Please answer these questions using the excerpt on WD Red drives below:
1. What name did Western Digital introduce in June 2020 to indicate WD Red CMR drives?
2. What normal workload rating do WD Reds have?
3. In the current generation, which WD Red models use CMR?
::: EXCERPT TO READ
Update to this post: https://www.truenas.com/community/threads/update-wd-red-smr-drive-compatibility-with-zfs.88413/

(Note: this post was accurate when written in April 2020. In June 2020, Western Digital announced a rebranding and introduced the WD Red Plus to indicate WD Red CMR drives. In about August 2020, the drives will have changed names Please read this blog to understand the details.)

Western Digital’s WD Red hard drives are commonly used in FreeNAS Minis due to good affordability and low power/acoustic footprint. They are also a popular choice among FreeNAS community members building systems of up to 8 drives. In general, the WD Reds have a normal workload rating of 180TB/year and are specified to work with NAS and RAID systems with up to 8 drives. Most NAS systems will write their drive capacity less than once per month, and most applications where WD Reds are used will typically write far less than that, which is why they were selected as the companion drive for the FreeNAS Mini.

Previous generation WD Red drives and higher capacity (8TB or greater) models in the current generation drives use CMR (Conventional Magnetic Recording), as do WD Red Pro and all the Enterprise-class drives such as WD Gold and Ultrastar. These CMR drives all perform well and are very reliable under ZFS.
::::::
::: DATA PROVIDED
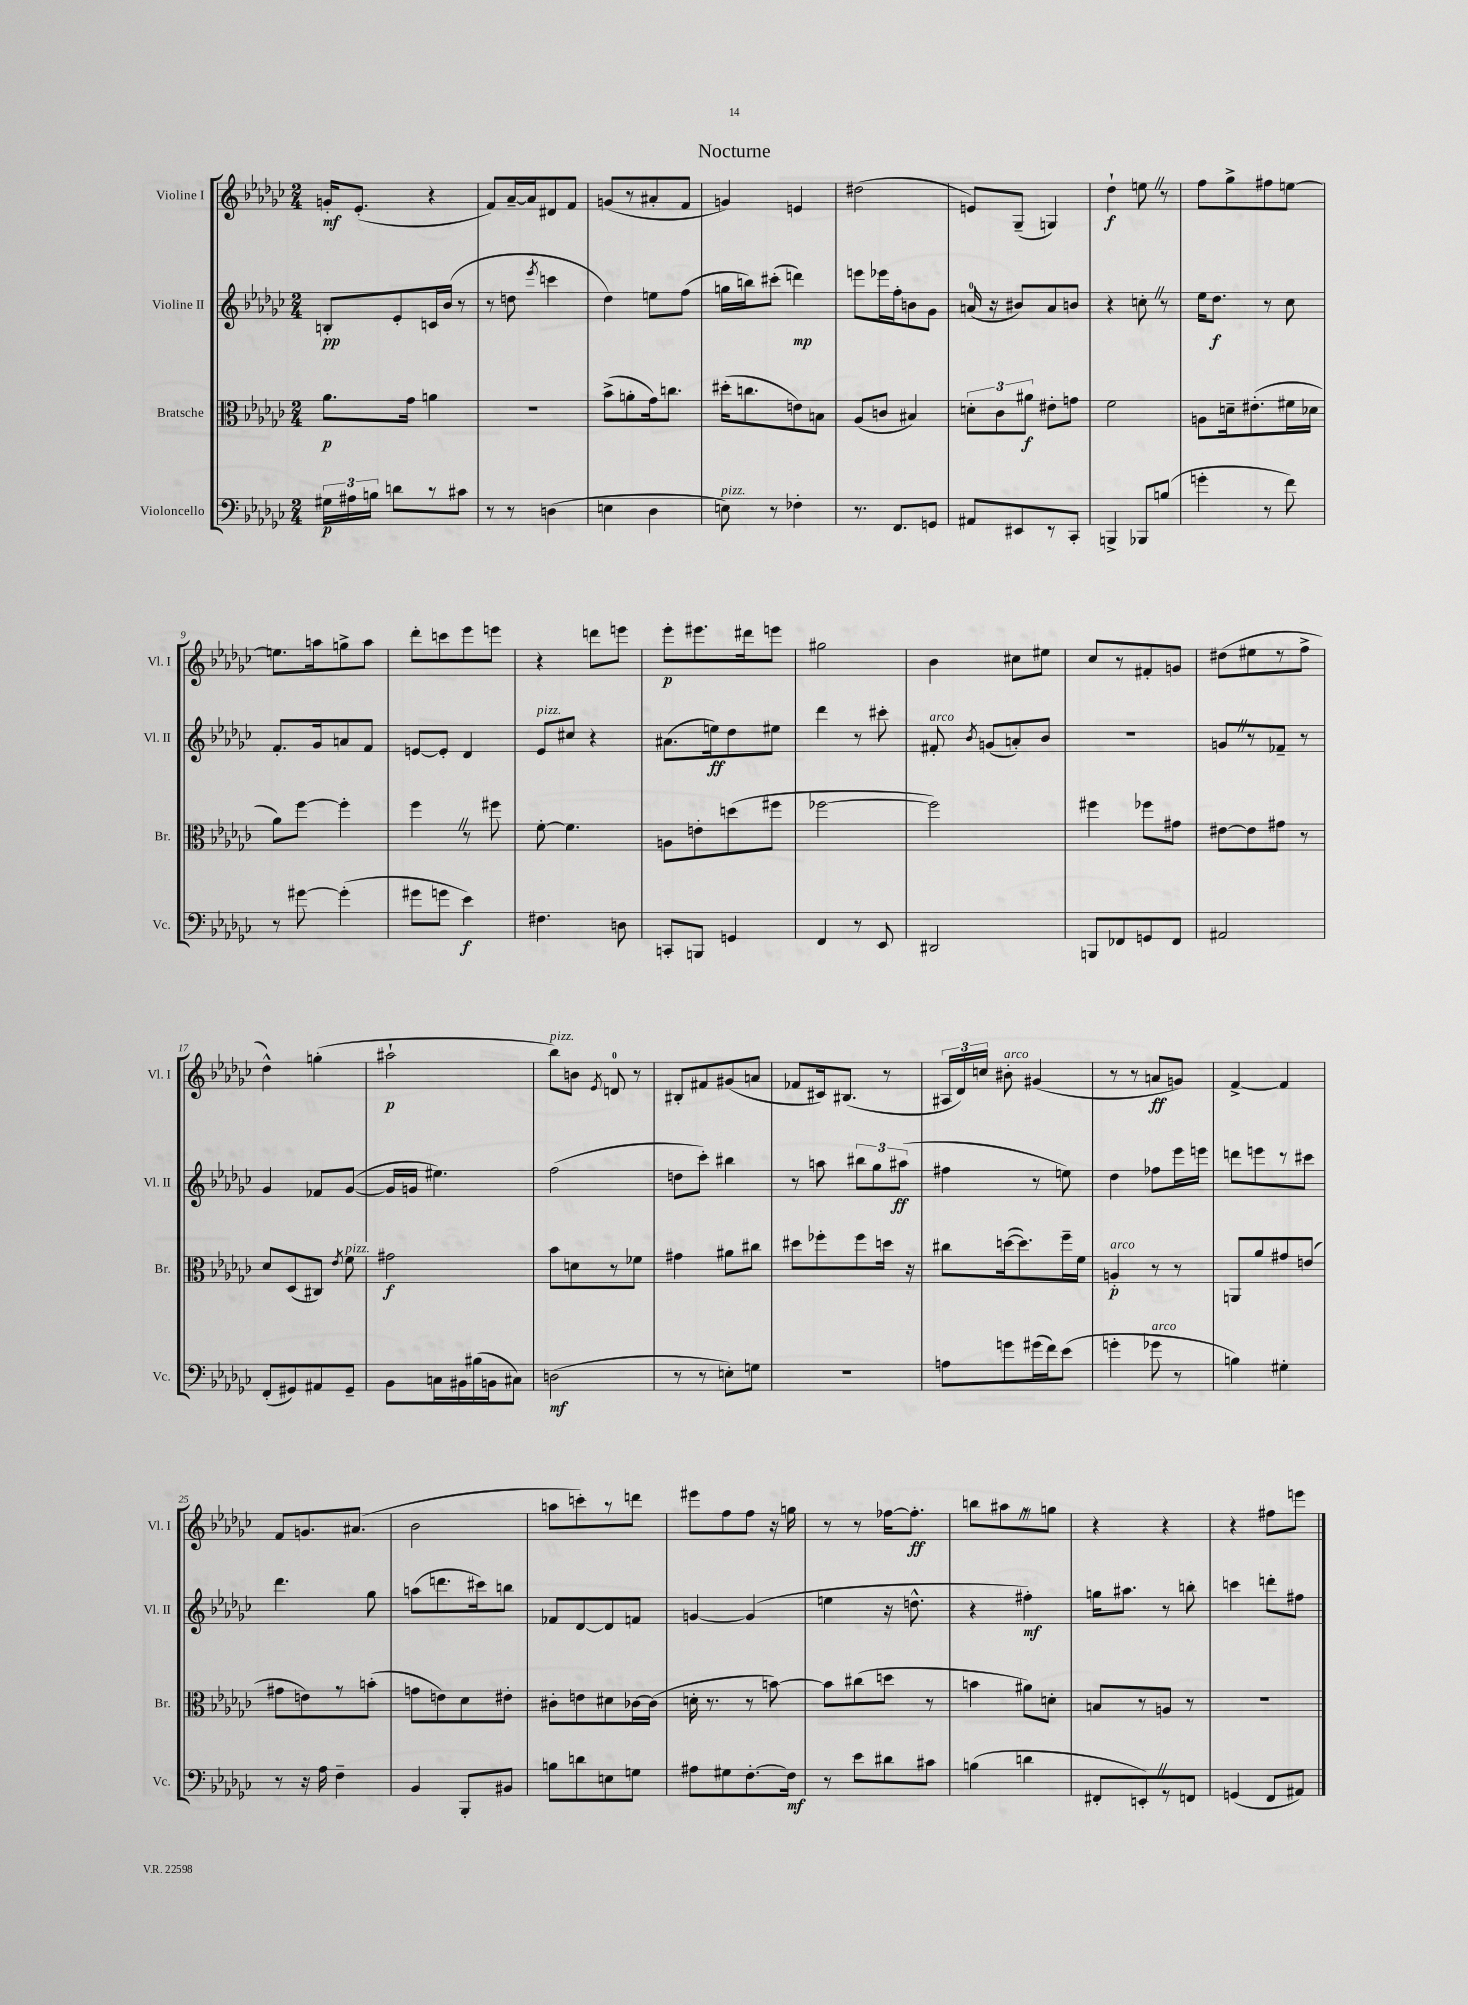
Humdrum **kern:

**kern	**kern	**kern	**kern
*staff4	*staff3	*staff2	*staff1
*clefF4	*clefC3	*clefG2	*clefG2
*k[b-e-a-d-g-c-]	*k[b-e-a-d-g-c-]	*k[b-e-a-d-g-c-]	*k[b-e-a-d-g-c-]
*M2/4	*M2/4	*M2/4	*M2/4
24G#	8.a-	8B'	16g'
24A#	.	.	.
.	.	.	(8.e-'
24B	.	.	.
8d	.	8e-'	.
.	16g-	.	.
8r	4a	16c	4r
.	.	(16b-	.
8c#	.	8r	.
=	=	=	=
8r	2r	8r	8f)
8r	.	8dd	[16a-~
.	.	.	16a-]
.	.	8qeee-	.
(4D	.	4ccc	8d#
.	.	.	8f
=	=	=	=
4E	(8b-^	4dd-)	(8g
.	8a'	.	8r
4D-	16g-)	8ee	8a#'
.	8.cc	.	.
.	.	(8ff	8f
=	=	=	=
8E)	(16dd#'	16gg	4g)
.	8.cc	16bb)	.
8r	.	(8ccc#'	.
4F-'	8e)	4ddd)	4e
.	8B	.	.
=	=	=	=
8.r	(8A-	8eee	(2dd#
.	8c	16eee-	.
8.FF	.	16ff'	.
.	4B#)	8b	.
8GG	.	8g-	.
=	=	=	=
8AA#	12d'	(16a	8e)
.	.	16r	.
.	12c-	.	.
8EE#	.	8b#)	(8G-~
.	12a#	.	.
8r	8e#'	8a	4G)
8CC-'	8g	8b	.
=	=	=	=
4BBB^	2f	4r	4dd-`
8BBB-	.	8cc'	8ee
(8B	.	8r	8r
=	=	=	=
4g'	8A	16ee-	8ff
.	.	8.dd-	.
.	16d~	.	8gg-^
.	(8.e#'	.	.
8r	.	8r	8ff#
8f)	16f#	8cc-	[8ee
.	16d-	.	.
=	=	=	=
8r	8a-)	8.f'	8.ee]
[8g#	[8ff	.	.
.	.	16g-	16aa
(4g#']	4ff']	8a	8gg^
.	.	8f	8aa
=	=	=	=
8g#	4ff	[8e	8ddd-'
8g	.	8e']	8ccc
4e-)	8r	4d-	8eee-
.	8ff#	.	8eee
=	=	=	=
4.F#	[8f'	8e-	4r
.	4.f]	8cc#	.
.	.	4r	8ddd
8D	.	.	8eee
=	=	=	=
8CC'	8A	(8.a#	8eee-'
8BBB	8e'	.	8.eee#
.	.	16ee)	.
4GG	(8dd	8dd-	.
.	.	.	16ddd#
.	8ff#	8ee#	8eee
=	=	=	=
4FF	[2ff-	4ddd-	2gg#
8r	.	8r	.
8EE-	.	8ccc#'	.
=	=	=	=
2DD#	2ff-])	8f#'	4b-
.	.	8qb-	.
.	.	(8g	.
.	.	8a')	8cc#
.	.	8b-	8ee#
=	=	=	=
8BBB	4ff#	2r	8cc-
8FF-	.	.	8r
8GG	8ff-	.	8f#'
8FF-	8g#	.	8g
=	=	=	=
2AA#	[8e#	8g	(8dd#
.	8e#]	8r	8ee#
.	8g#	8f-~	8r
.	8r	8r	8ff^
=	=	=	=
(8FF'	8d-	4g-	4dd-^^)
8GG#)	(8D-	.	.
8AA#	8C#)	8f-	(4gg'
.	8qe-	.	.
8GG#~	8f	([8g-	.
=	=	=	=
8BB-	2g#	16g-]	2aa#`
.	.	16g	.
16C	.	4.ee#)	.
16BB#	.	.	.
(16B#	.	.	.
16BB	.	.	.
8C#)	.	.	.
=	=	=	=
(2D	8b-	(2ff	8bb-)
.	8d	.	8b
.	.	.	8qe-
.	8r	.	8d
.	8f-	.	8r
=	=	=	=
8r	4g#	8dd	8B#'
8r	.	8ccc-')	8f#
8E')	8a#	4bb#	(8g#
8G	8cc#	.	8a
=	=	=	=
2r	8dd#	8r	8f-
.	8ff-'	8aa	16c#)
.	.	.	(8.B#
.	8ff-	12bb#	.
.	.	12gg-	.
.	16dd	.	8r
.	.	(12aa#	.
.	16r	.	.
=	=	=	=
8A	8cc#	4ff#	24A#
.	.	.	24d-)
.	.	.	24cc
8g	([16dd	.	8b#'
.	8.dd])	.	.
(16g#	.	8r	(4g#
16f)	.	.	.
(8e-	16ff~	8ee)	.
.	16f	.	.
=	=	=	=
4g'	4A'	4dd-	8r
.	.	.	8r
8g-	8r	8ff-	8a
8r	8r	16eee-	8g)
.	.	16eee	.
=	=	=	=
4B)	8AA	8ddd	[4f^
.	8a-	8eee	.
4G#'	8g#	8r	4f]
.	(8e	8ccc#	.
=	=	=	=
8r	8g#	4.ddd-	8f
16r	8e)	.	8.g
16A-	.	.	.
4F~	8r	.	.
.	.	.	(8.a#
.	(8b'	8gg-	.
=	=	=	=
4BB-	8g	(8aa	2b-
.	8e)	8.ddd	.
8BBB-'	8d-	.	.
.	.	16ccc#)	.
8BB#	8e#'	8bb	.
=	=	=	=
8B	8c#'	8f-	8aa
8d	8e	[8d-	8ccc')
8E	8d#	8d-]	8r
8G	[16c-	8f	8ddd
.	(16c-]	.	.
=	=	=	=
8A#	16d'	[4g	8eee#
.	8.r	.	.
8G#	.	.	8ff
[8.F'	8r	(4g]	8ff
.	[8b)	.	16r
16F]	.	.	16gg
=	=	=	=
8r	8b]	4ee	8r
8e-	(8cc#	.	8r
8d#	8dd	16r	[16ff-
.	.	8.dd^^	8.ff-']
8c#	8r	.	.
=	=	=	=
(4B	4b	4r	8bb
.	.	.	8aa#
4d	8a#)	4ff#')	8r
.	8d'	.	8gg
=	=	=	=
8FF#'	8B	16gg	4r
.	.	8.aa#	.
8EE')	8r	.	.
8r	8A	8r	4r
8FF	8r	8bb'	.
=	=	=	=
(4GG	2r	4ccc	4r
8FF	.	8ddd'	8ff#
8AA#)	.	8ff#	8eee
==	==	==	==
*-	*-	*-	*-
::::::
RESPONSE FOR THIS EXERCISE
1. WD Red Plus
2. 180TB/year
3. Higher capacity models, 8TB or greater